Unlock a world of possibilities! Login now and discover the exclusive benefits awaiting you.
What is the surefire way of avoiding duplicate rows when an incremental load refreshes more than once a day? I am currently using this algorithm but noticed it's not always working:
If qvdcreatetime('QVDlocation') Then
Table1:
LOAD *;
FROM [QVDlocation] qvd;
else
Table1:
LOAD
Autonumberhash25(Order_ID,DATETIME) as primarykey,
Date,
Order,
etc.
FROM SQL statement
end if
Concatenate (Table1)
LOAD DISTINCT
Autonumberhash256(Order_ID,DATETIME) as primarykey,
Date,
Order,
etc.
FROM SQL statement WHERE DATETIME>sysdate
Here, DATETIME is an Oracle datatype "Date with timestamp", in the format "DDMMYYYY HH:MM:SS"
Shouldn't the autonumberhash256 work to prevent duplicate rows?
autonumberhash256 merely creates a hash value. It does not check for existing values. For that you need a where clause.
concatenate(Table1)
LOAD Autonumberhash256(Order_ID,DATETIME) as primarykey, ...etc...
WHERE Not Exists(primarykey,Autonumberhash256(Order_ID,DATETIME));
SELECT .... FROM ... WHERE DATETIME>sysdate;
If QVDlocation does not exist then records are loaded from an sql source. The next statement will concatenate records to that. If those records come from the same sql source then you'll likely be loading some records twice.
Thanks Gysbert, you mentioned:
If those records come from the same sql source then you'll likely be loading some records twice.

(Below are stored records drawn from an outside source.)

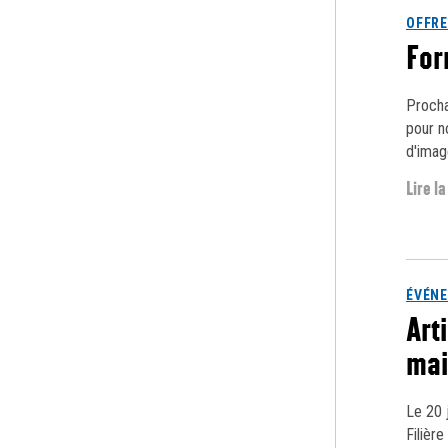
OFFRE
For
Procha
pour n
d'imag
Lire la
ÉVÉN
Art
mai
Le 20 
Filièr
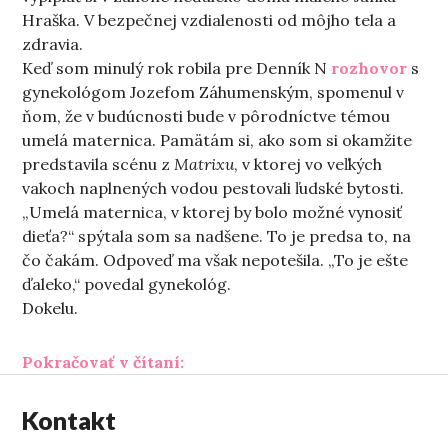
Hraška. V bezpečnej vzdialenosti od môjho tela a
zdravia.
Keď som minulý rok robila pre Denník N
rozhovor
s
gynekológom Jozefom Záhumenským, spomenul v
ňom, že v budúcnosti bude v pôrodníctve témou
umelá maternica. Pamätám si, ako som si okamžite
predstavila scénu z
Matrixu
, v ktorej vo veľkých
vakoch naplnených vodou pestovali ľudské bytosti.
„Umelá maternica, v ktorej by bolo možné vynosiť
dieťa?“ spýtala som sa nadšene. To je predsa to, na
čo čakám. Odpoveď ma však nepotešila. „To je ešte
ďaleko,“ povedal gynekológ.
Dokelu.
„Nebáť sa pôrodu“
Pokračovať v čítaní:
Kontakt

For my case, the same SQL source is being used. Are you saying some records will load twice even with the WHERE Not Exists(primarykey) clause?
EDIT: I'm also getting an SQL error saying "Field not found: primarykey"
Just tested this again and can see that if I use some other field, the SQL error doesn't happen, e.g. WHERE NOT EXISTS (ORDER_ID).
But using primarykey where primarykey = autonumberhash256(ORDER_ID,DATE_TIME) still causes the SQL error "field not found: primary key". Any ideas?